▶ _TEXT SECTION_:
_ _ _ _
<div class="alert alert-block alert-info" style='text-align:center'>
    Experiment begins here
</div>

# Notebook structure
1. [Packages used](#Import-packages)
2. [Some utilities](#Some-utilities)
3. [Dataset management](#Dataset)
4. [Modeling](#Modeling)
5. [Training pipeline](#Training-pipeline)
6. [Prediction time](#Prediction-time)

## Import packages

In [1]:
import sys
sys.path.append('../scripts')

In [2]:
import warnings
warnings.filterwarnings(action='ignore')

In [3]:
from dataset import DataSet, DataModule
from model import Model, Model1, TransformerModel
from utils import ramp_scheduler
from config import Config

import matplotlib.pyplot as plt
import numpy as np
import pandas as pd
import os

import torch as th

import pytorch_lightning as pl
from pytorch_lightning import seed_everything, Trainer
from pytorch_lightning.callbacks import ModelCheckpoint, GPUStatsMonitor, EarlyStopping
from pytorch_lightning.loggers import TensorBoardLogger

from sklearn.utils.class_weight import compute_class_weight

from tqdm.notebook import tqdm

from transformers import AutoTokenizer

## Some utilities

In [4]:
_ = seed_everything(Config.seed_value)

Global seed set to 2021


epochs = [x for x in range(100)]
lrs = [ramp_scheduler(epoch = x) for x in epochs]

plt.title('LR Scheduler function')
plt.plot(epochs, lrs)
plt.xlabel('epoch')
plt.ylabel('learning rate')

plt.show()

<div class="alert alert-block alert-info" style='text-align:center' id="Dataset">
   Dataset
</div>

In [5]:
train_df = pd.read_csv(os.path.join(Config.data_dir, 'Train_10_folds.csv'))
train_df.head()

Unnamed: 0,ID,text,label,fold
0,13P0QT0,3sbaaaaaaaaaaaaaaaaaaaa lek ou le seim riahi o...,-1,7
1,SKCLXCJ,cha3eb fey9elkoum menghir ta7ayoul ou kressi,-1,9
2,V1TVXIJ,bereau degage nathef ya slim walahi ya7chiw fi...,-1,7
3,U0TTYY8,ak slouma,1,6
4,68DX797,entom titmanou lina a7na 3iid moubarik a7na ch...,-1,4


In [6]:
%%time
dm = DataModule(
    df=train_df,
    frac=1,
    train_batch_size= Config.train_batch_size,
    test_batch_size= Config.test_batch_size,
    test_size = .25
)

dm.setup()

[INFO] Training on 52500 samples belonging to 3 classes
[INFO] Validating on 17500 samples belonging to 3 classes
CPU times: user 364 ms, sys: 36 ms, total: 400 ms
Wall time: 7.42 s


## Model part

<div class="alert alert-block alert-info" style='text-align:center' id="Modeling">
   Modeling
</div>

### 1- Class weights computation

In [7]:
%%time

# compute class weights
class_w = compute_class_weight(
    class_weight='balanced', 
    classes=train_df.label.unique(), 
    y=train_df.label.values
)
_ _ _ _
▶ _WORK ITEM 1_:
Answer these questions about the notebook:
(a) What value is the global seed set to?
(b) How many samples are used for validation?
(c) What is the name of the CSV file loaded into train_df?
The notebook and the listing that comes after it are unrelated material.
_ _ _ _
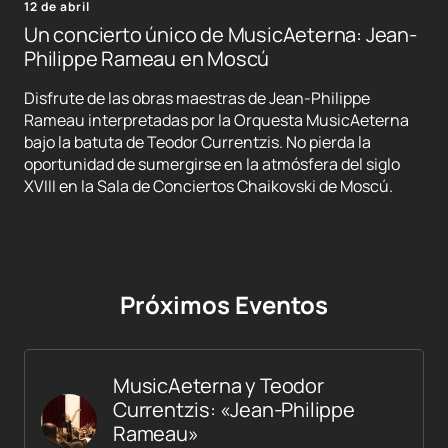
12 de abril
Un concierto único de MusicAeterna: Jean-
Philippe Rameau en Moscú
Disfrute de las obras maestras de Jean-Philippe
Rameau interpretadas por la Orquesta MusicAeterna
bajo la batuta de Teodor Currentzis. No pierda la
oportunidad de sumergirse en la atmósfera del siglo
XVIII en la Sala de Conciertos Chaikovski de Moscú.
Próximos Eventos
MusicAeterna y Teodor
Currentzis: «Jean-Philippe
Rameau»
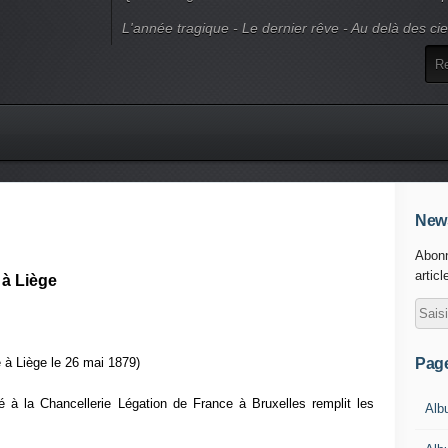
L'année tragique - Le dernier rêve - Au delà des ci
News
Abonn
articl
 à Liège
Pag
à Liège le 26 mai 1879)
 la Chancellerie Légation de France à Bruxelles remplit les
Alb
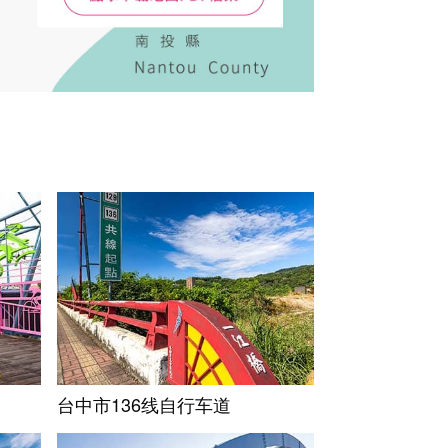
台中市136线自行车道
_ _ _ _
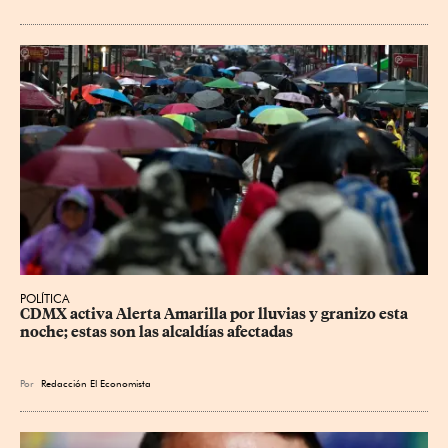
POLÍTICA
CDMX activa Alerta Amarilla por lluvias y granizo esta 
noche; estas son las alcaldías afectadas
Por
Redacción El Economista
_ _ _ _
▶ _WORK ITEM 2_: Format the listing lines from the one containing "12 de abril" through the one containing "XVIII en la", inclusive, as a numbered list, skipping any blank lines.

▶ _ANSWER SPACE 1_:
(a) 2021
(b) 17500
(c) Train_10_folds.csv

▶ _ANSWER SPACE 2_:
1. 12 de abril
2. Un concierto único de MusicAeterna: Jean-
3. Philippe Rameau en Moscú
4. Disfrute de las obras maestras de Jean-Philippe
5. Rameau interpretadas por la Orquesta MusicAeterna
6. bajo la batuta de Teodor Currentzis. No pierda la
7. oportunidad de sumergirse en la atmósfera del siglo
8. XVIII en la Sala de Conciertos Chaikovski de Moscú.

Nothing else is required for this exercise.